#### Цитируемый отрывок
Так получилось, что мы с Ирой довольно близко познакомились с Юлой Хрущёвой. «Виной» тому стал наш приятель Лёва Петров, который работал ещё в СИБе, а потом перешёл в АПН, где мы и подружились. Лёва был немного старше меня, но имел уже большой жизненный опыт, хорошо владел английским языком и успел поработать в бюро АПН в Канаде. Он был высокого роста, импозантен, изысканно одет. Его жена была интересной женщиной, и вместе они составляли эффектную пару. Они жили неподалёку от нас в районе Арбата, и Лёва был частым гостем в нашем доме, в основном на почве преферанса.

Л.Петров работал в редакции журнала «Совьет лайф», но чаще его можно было встретить в коридоре в обществе неспешно беседовавших курильщиков. Как-то незаметно я стал его всё чаще видеть с вновь принятой на работу молодой девушкой, которая оказалась дочкой Хрущёва. На прямые вопросы Лёва отделывался шутками, хотя роман явно принимал всё более серьёзный характер.

#### Задание 1
Выведите без изменений все строки с данными о диаграммах, опустив при этом изображения.
Приведённый отрывок и строки с данными о диаграммах представляют собой независимые друг от друга материалы.

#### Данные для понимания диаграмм
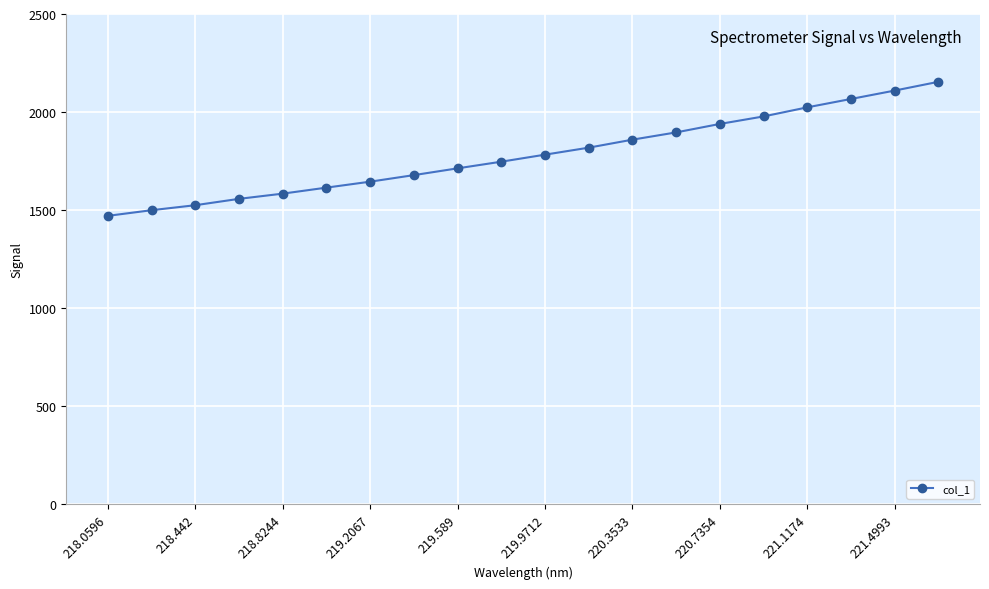

What is the greatest value displayed?

2154.3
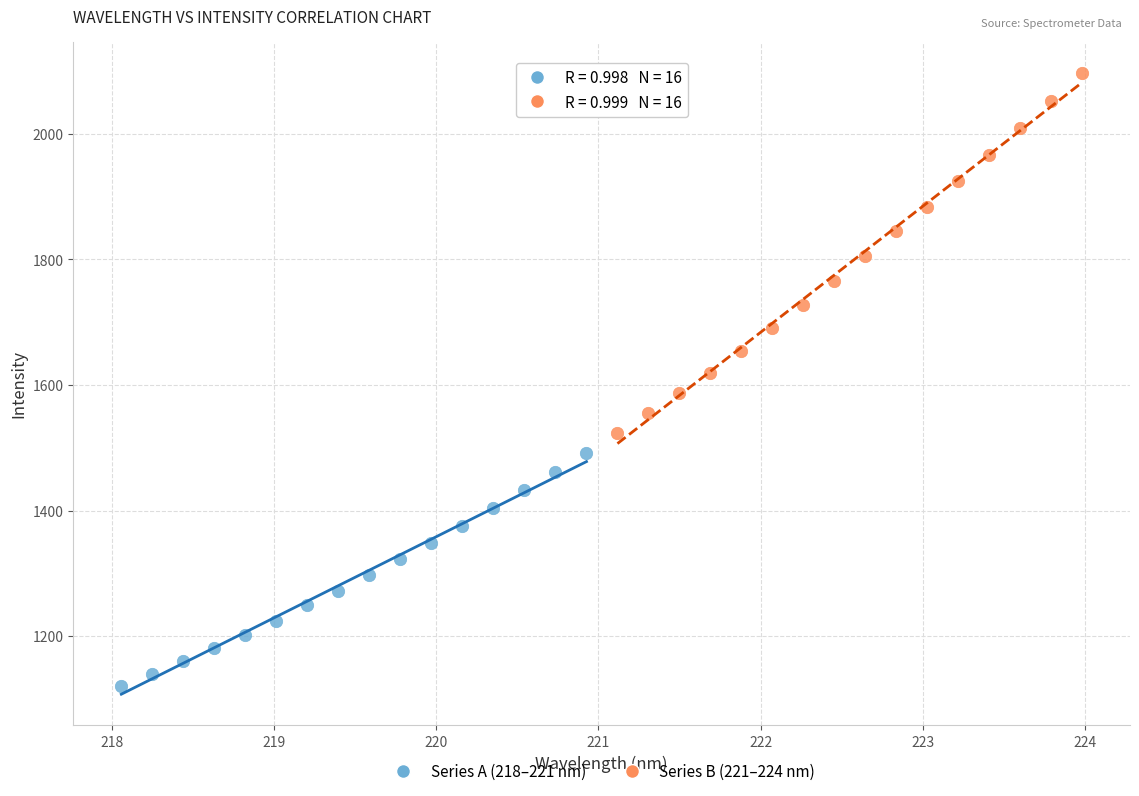

Which series contains the lowest Y value?

Series A (218–221 nm)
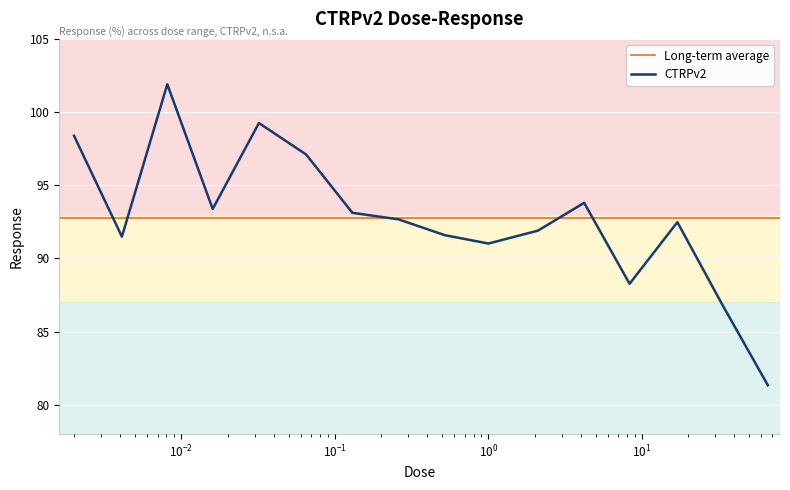

What is the sum of all values?

1484.6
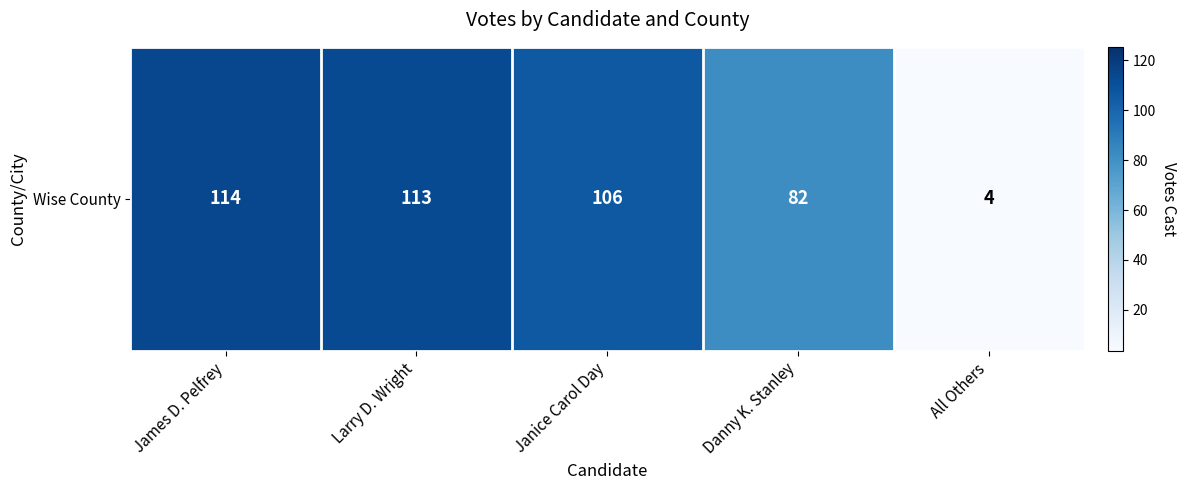

Where is the data nearest to the value 59?

Danny K. Stanley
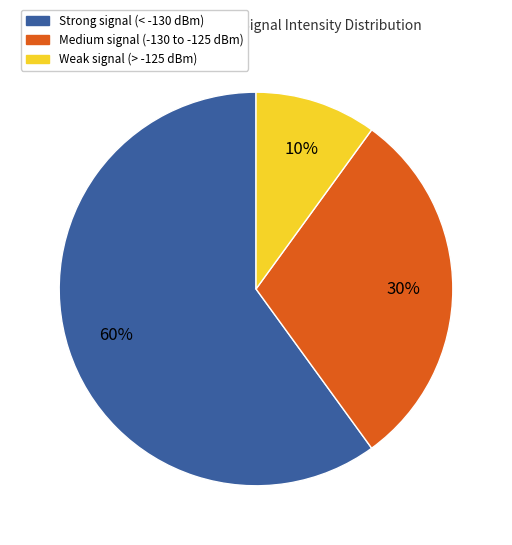

How many segments does this pie chart have?

3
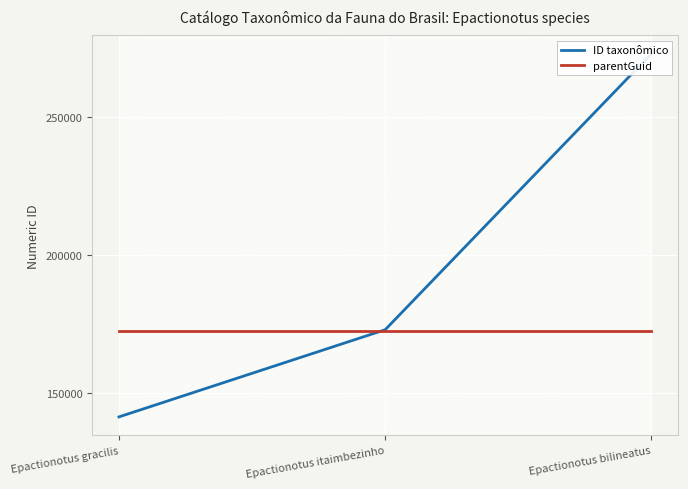

At which label is ID taxonômico closest to 207133?

Epactionotus itaimbezinho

#### Задание 2
Продолжите текст о знакомстве с Юлой Хрущёвой и Лёвой Петровым, начав сразу после его последнего предложения.

#### Ответ 1
What is the greatest value displayed?

2154.3

Which series contains the lowest Y value?

Series A (218–221 nm)

What is the sum of all values?

1484.6

Where is the data nearest to the value 59?

Danny K. Stanley

How many segments does this pie chart have?

3

At which label is ID taxonômico closest to 207133?

Epactionotus itaimbezinho

#### Ответ 2
Однажды в откровенной беседе он признался, что они с Юлой решили пожениться. Он уже расторг свой брак, но тут возникли серьёзные препятствия со стороны родителей невесты. Те отказались его принять и признать. Л.Петрова вызывал к себе на беседу секретарь ЦК КПСС Л.Ильичёв, приглашали на Лубянку и, угрожая разными карами, требовали, чтобы он оставил девушку в покое. В этот сложный момент влюблённые не дрогнули, а Юла даже готова была уйти из отчего дома. В конце концов, вельможные родители смирились, и молодые переехали в новую квартиру на Кутузовском проспекте. Эти драматические события проходили у нас с Ирой на глазах.

Но «вторым Аджубеем» Лёва не стал. Никита Сергеевич его так и не признал своим зятем. Ситуация изменилась только после октября 1964 года, когда Хрущёв стал персональным пенсионером. Уже потом я узнал, что именно Л.Петров стал основным каналом, по которому мемуары его знаменитого тестя переправлялись в США, где их впервые напечатали.

Юла родила Лёве двух симпатичных девочек и создала дружную семью. При этом Лёва как-то сказал Ире о своей жене: «Ты же знаешь, она была избалованной до мозга костей Брунгильдой. Это я из неё сделал современную женщину!»

Осенью 1968 года мы с Лёвой поехали вместе отдыхать в объединённый санаторий «Сочи» и жили в одном номере. Когда он появлялся в махровом халате на пляже или в шортах в столовой, отдыхающая номенклатура источала из себя неприкрытое негодование, поскольку рассматривала такое поведение, как наглый вызов обществу.

Стоит напомнить, что в то время милиция города Сочи строго карала тех отдыхающих, которые осмеливались появиться на улицах и в парках в шортах или сарафанах.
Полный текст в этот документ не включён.